Isabelle didn’t answer.
“No, Isabelle, it was no more love than what you feel for me.”
“And how would you define that?”
“Curiosity. You are a normal, healthy woman and much too old to be a virgin. You are a generous woman and think that if you share yourself with me enough, then all my problems will be solved. You are wrong.”
“No,” she said slowly, “what I think is that if you love me enough, then all your problems will be solved.”
“After two hundred years of trying, I suspect that love is beyond me.”
“Only because you confuse lust with love.” Her hand shook as she put her cup down.
“Do not play with the words,” he said, showing the first anger since the discussion began. “Love and lust are not the same and I know the difference.”
“But they are not exclusive,” she said with heat in her voice. Not that anger would make him listen to her. “I think lust is the body’s longing for love. Lust and love combined are as perfect an intimacy as a man and woman are capable of.”
With a jerk of his hand he dismissed the subject, standing. He looked away from her, his expression more frustrated than annoyed.
Isabelle stood up too. It took a lot of trust to argue, and they had pushed trust to the limit for today. She wrapped her arms around him and pressed her cheek into his back.
“I have to work. I will come back to sing this evening.”
She felt him relax. Because she had stopped questioning him? Because she had said she would come back? Because she left the choice about their future up to him? Because she had not said “I love you”? Probably all of them.
“I will walk you as far as the gate.” This time he took her hand and wrapped it around his arm. “Holding hands is for children. This is much more intimate.” The way his arm brushed against the side of her breast was proof enough.
They walked halfway across the courtyard in silence. Isabelle breathed in the morning air, living in the moment, knowing there was more to come. “It’s so lovely not to be in a hurry.
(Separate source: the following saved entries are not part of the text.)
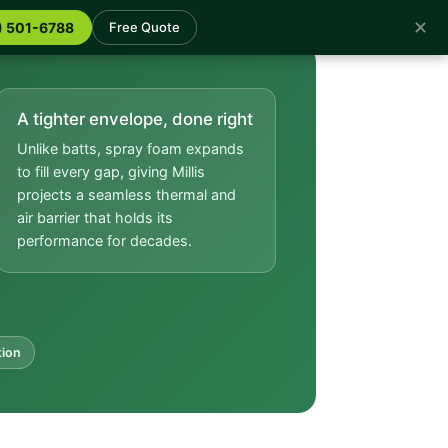
✕
) 501-6788
Free Quote
A tighter envelope, done right
Unlike batts, spray foam expands
to fill every gap, giving Millis
projects a seamless thermal and
air barrier that holds its
performance for decades.
tion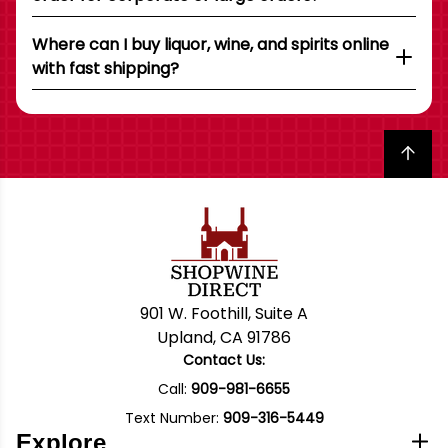
Where can I buy liquor, wine, and spirits online
with fast shipping?
Back to top
901 W. Foothill, Suite A
Upland, CA 91786
Contact Us:
Call:
909-981-6655
Text Number:
909-316-5449
Explore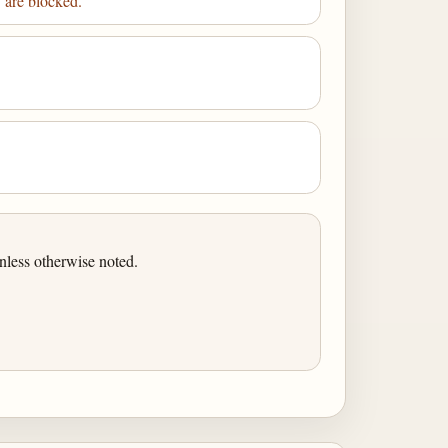
y are blocked.
nless otherwise noted.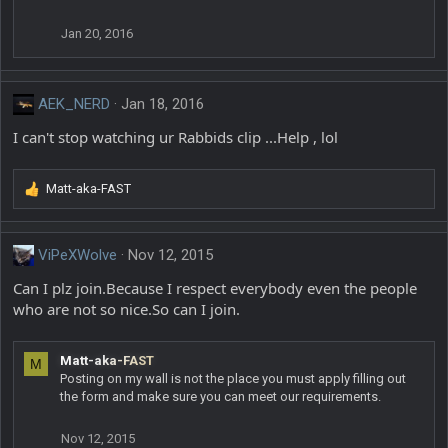
Jan 20, 2016
AEK_NERD
Jan 18, 2016
I can't stop watching ur Rabbids clip ...Help , lol
Matt-aka-FAST
R
e
a
c
ViPeXWolve
Nov 12, 2015
t
Can I plz join.Because I respect everybody even the people
i
o
who are not so nice.So can I join.
n
s
:
Matt-aka-FAST
M
Posting on my wall is not the place you must apply filling out
the form and make sure you can meet our requirements.
Nov 12, 2015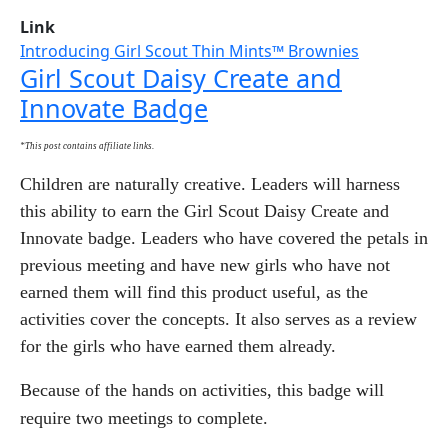
Link
Introducing Girl Scout Thin Mints™ Brownies
Girl Scout Daisy Create and
Innovate Badge
*This post contains affiliate links.
Children are naturally creative. Leaders will harness
this ability to earn the Girl Scout Daisy Create and
Innovate badge. Leaders who have covered the petals in
previous meeting and have new girls who have not
earned them will find this product useful, as the
activities cover the concepts. It also serves as a review
for the girls who have earned them already.
Because of the hands on activities, this badge will
require two meetings to complete.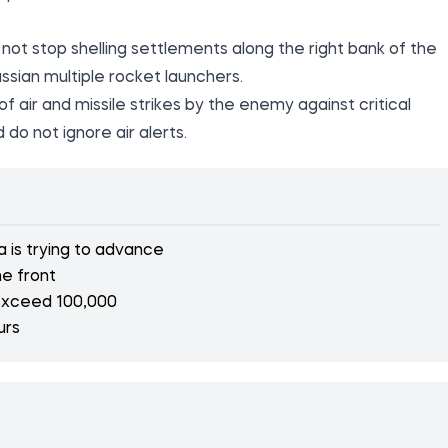
not stop shelling settlements along the right bank of the
ssian multiple rocket launchers.
 air and missile strikes by the enemy against critical
 do not ignore air alerts.
a is trying to advance
e front
 exceed 100,000
urs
Life in the States is lived at a running pace. I prefer this.”
“Two hundred years of this much quiet is more than anyone needs.”
“Do you wish you could die?” The question popped out before Isabelle remembered she was not going to pester him with any more soul-searching.
“Isabelle, if I knew the answer to that, I am not sure I would tell you.” He was quiet a moment more and then told her, “I don’t think I can. I tried to drown myself before I had been cursed for six months. But someone rescued me. I paid someone to run me through with a sword, but he fell and killed himself instead. I ran into a burning cottage to rescue a child, hoping I would die. I wound up miserably burned on my hands and arms. It took two years to recover completely.”